Lately, I've been having a difficult time trying to write on this blog. I am not in a happy mode at this particular time in my life. I've been sick this past week, work is becoming more of a nuisance, and I'm tired. Thanksgiving is also preoccupying my mind more than it should, but that's a whole other story that I do not wish to discuss.
Basically, I've been a bit negative. I normally have a difficult time trying to write positive things on this blog. I truly believe you attract whatever it is that you're feeling. If I start complaining about the mundane stuff that goes on in my life, then I will attract more of it. On that note, what I'm having a harder time with is trying to get back into my positive mode. I've been trying really hard, but for some reason (subconsciously) I'm stuck. I keep on catching myself playing scenarios over in my head that are absolutely negative, almost combative. The more I think about it, the more it plays in my head.
Of course, all of the situations that have been occurring to me this week are due to my state of mind. That's the one thing about creating your own reality: there are no victims. I could play the blame game, but ultimately I know it all points back to me. This is quite liberating because I know that I need to change my frame of mind and I'll get back to my (new) old self.
So what is bringing chaos to my life? My job. Plain and simple. My job is very comforting. I know it well and make decent money. It's a bit hard to walk away from making easy cash. The downfall is the hours. I work nights and sometimes doubles. I'm just tired of it. Now, I don't want you to think that I came back to this job for good because that's not the case.
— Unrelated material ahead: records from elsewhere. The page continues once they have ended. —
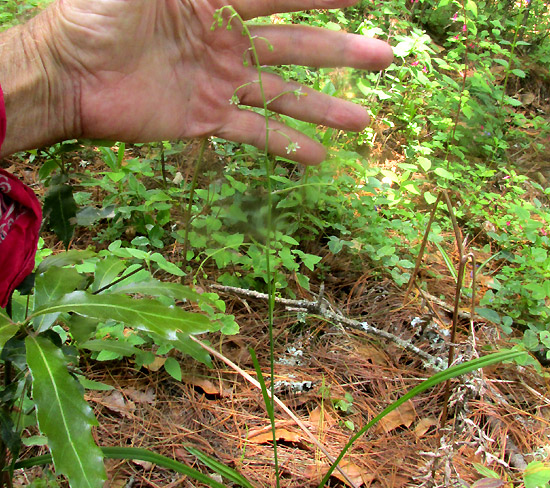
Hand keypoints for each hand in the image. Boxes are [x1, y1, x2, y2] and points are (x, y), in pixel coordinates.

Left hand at [2, 0, 392, 162]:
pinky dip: (286, 145)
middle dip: (340, 52)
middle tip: (383, 57)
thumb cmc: (94, 15)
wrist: (68, 76)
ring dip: (324, 108)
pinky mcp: (206, 120)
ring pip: (284, 95)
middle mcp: (225, 42)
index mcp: (215, 0)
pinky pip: (254, 132)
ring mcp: (219, 83)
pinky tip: (318, 158)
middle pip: (295, 47)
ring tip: (364, 120)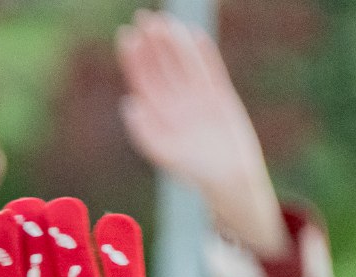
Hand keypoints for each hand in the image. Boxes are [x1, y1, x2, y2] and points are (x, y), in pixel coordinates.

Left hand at [116, 10, 288, 260]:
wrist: (229, 180)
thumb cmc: (194, 173)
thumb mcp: (164, 154)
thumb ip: (145, 132)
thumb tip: (129, 104)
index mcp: (158, 117)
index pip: (143, 81)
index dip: (134, 59)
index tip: (127, 36)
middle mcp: (176, 104)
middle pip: (161, 67)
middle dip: (151, 44)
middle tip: (144, 18)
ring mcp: (198, 98)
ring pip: (183, 63)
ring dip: (174, 43)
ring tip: (165, 21)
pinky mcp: (220, 96)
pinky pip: (210, 69)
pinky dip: (203, 52)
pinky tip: (194, 35)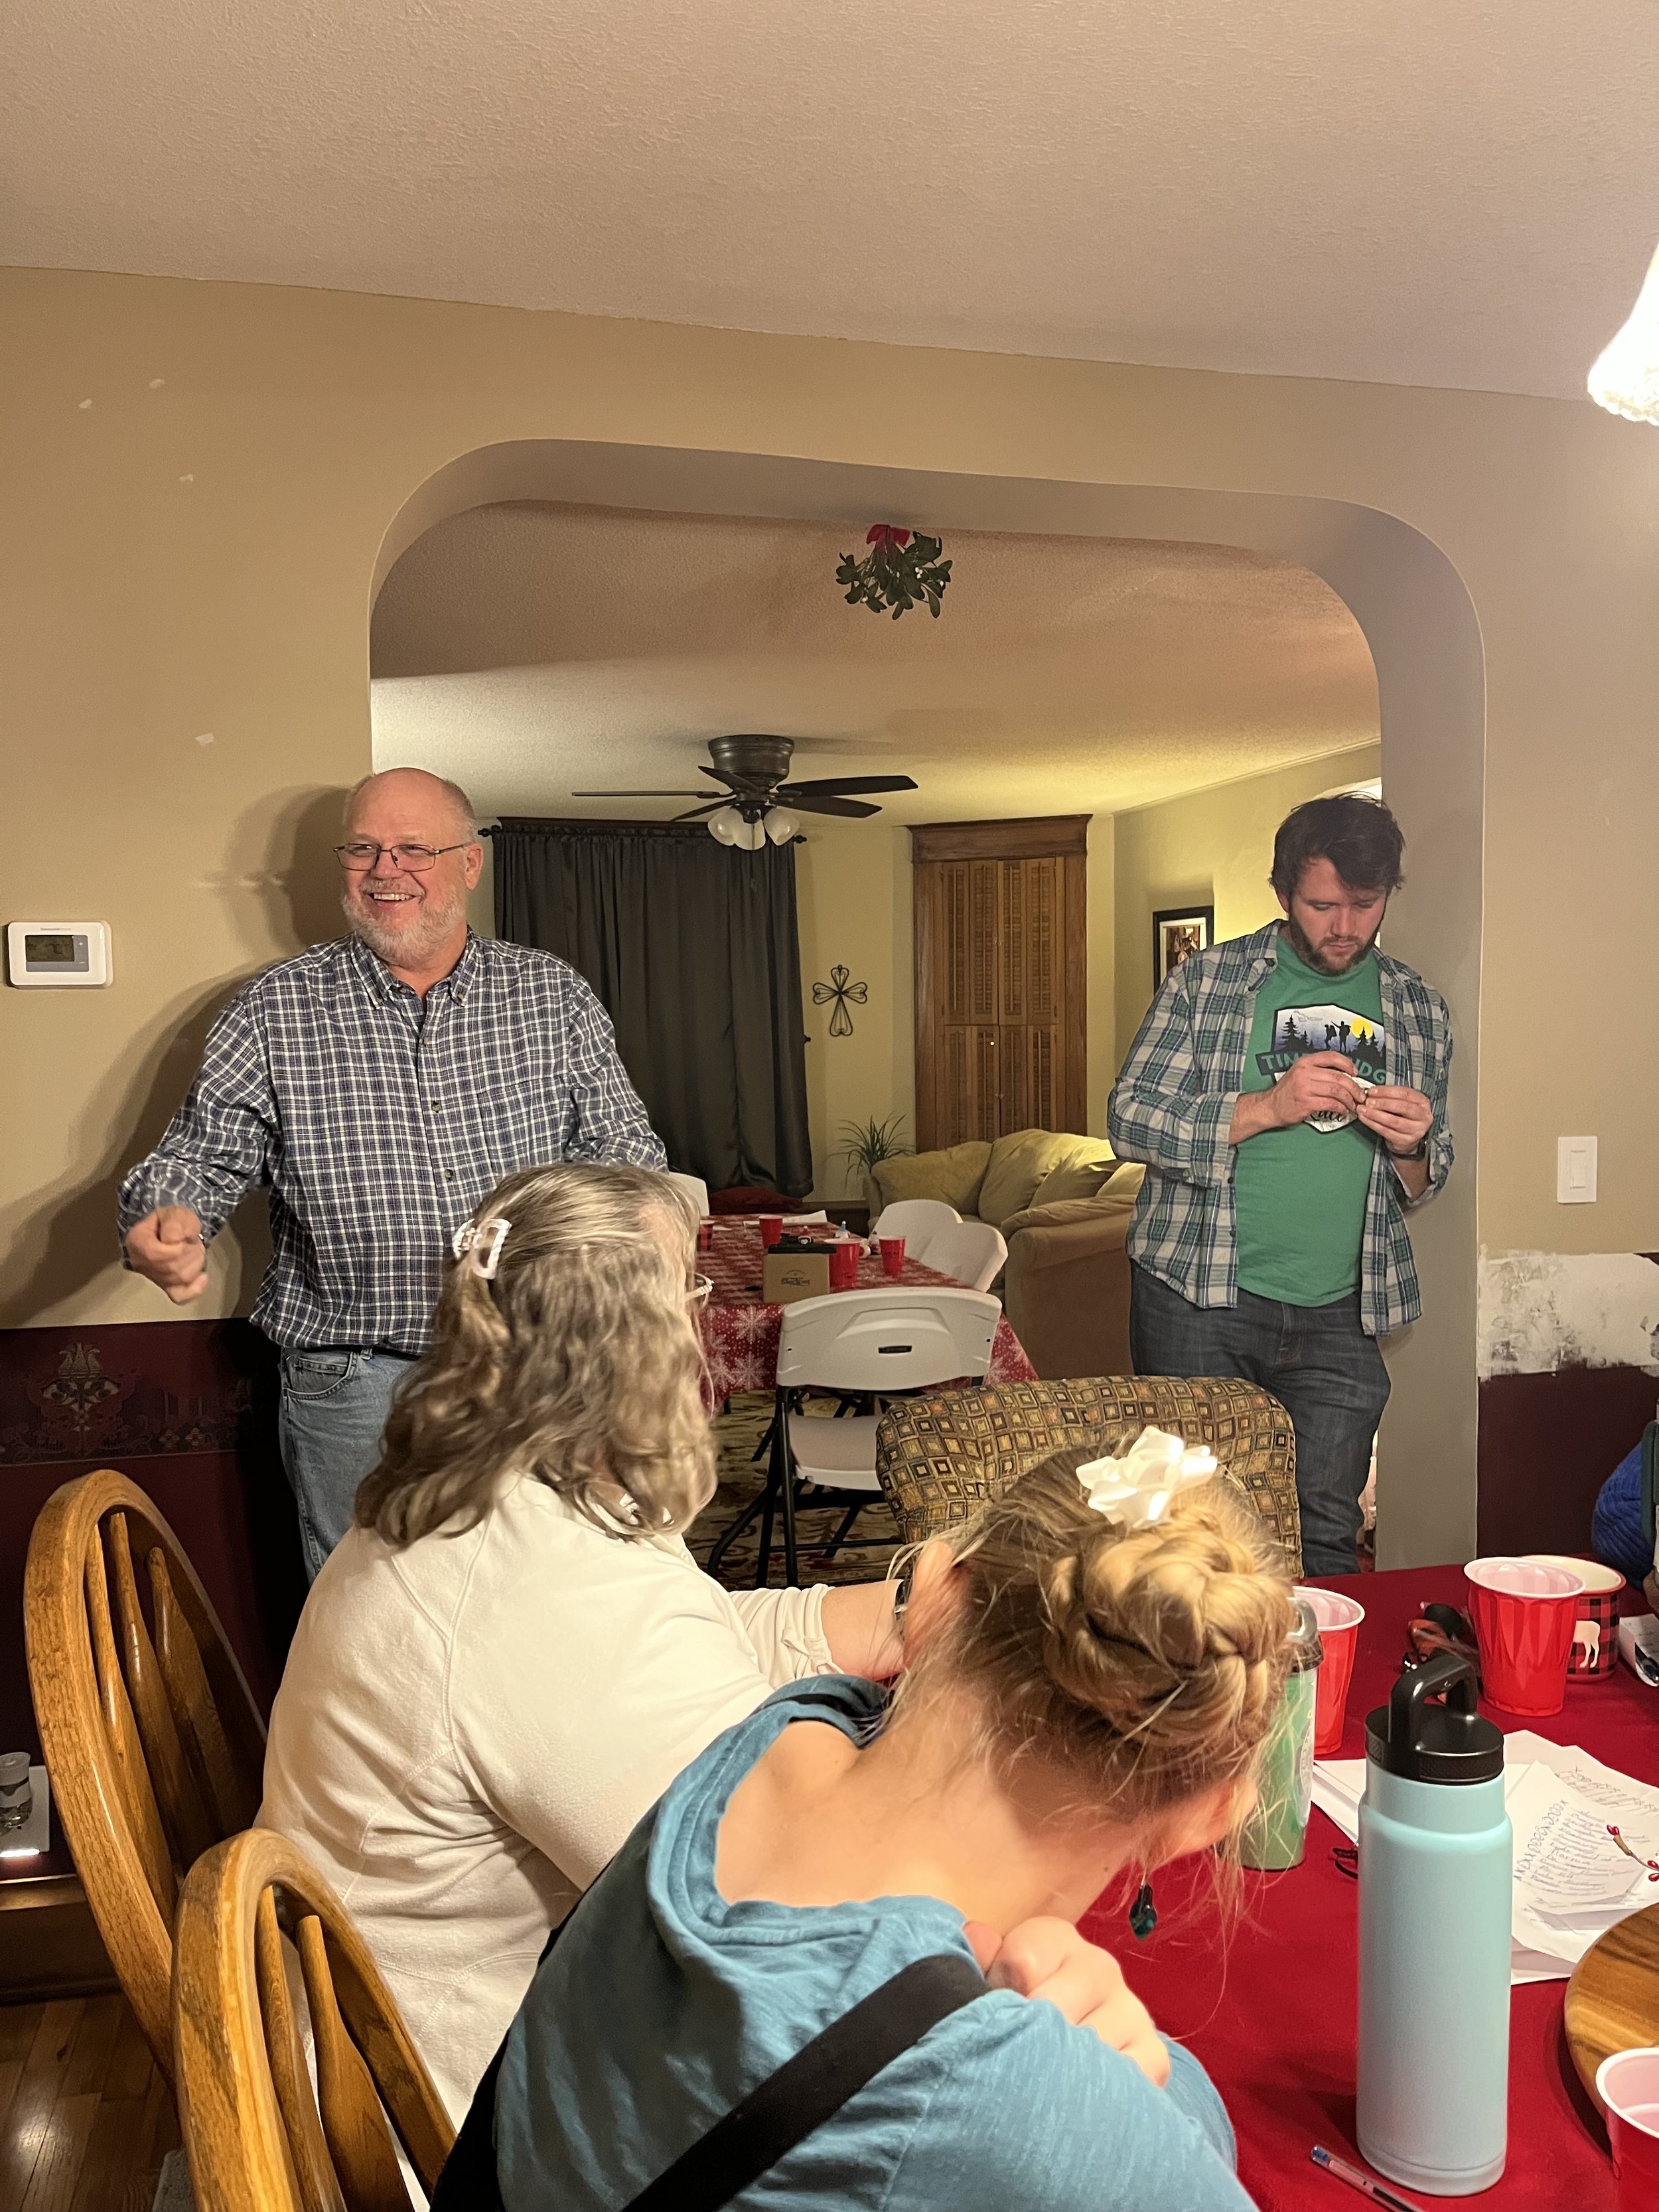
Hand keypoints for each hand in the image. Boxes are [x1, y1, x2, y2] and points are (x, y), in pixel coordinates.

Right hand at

I've just overstayed my welcome; that's all.
It's taken me about a week and a half to realize the main cause of my negativity. It's caused me sickness and now sleeplessness (2:40am). I'm glad I've identified the problem. Since the move, I haven't had much of a chance to job hunt. I have updated my resume and been searching. I know the job I want will come to me as long as my focus is on the new job and not how much my job sucks. I actually received a phone call to set up an interview because this company found my resume. Although it's not what I'm looking for, my focus is on the right direction.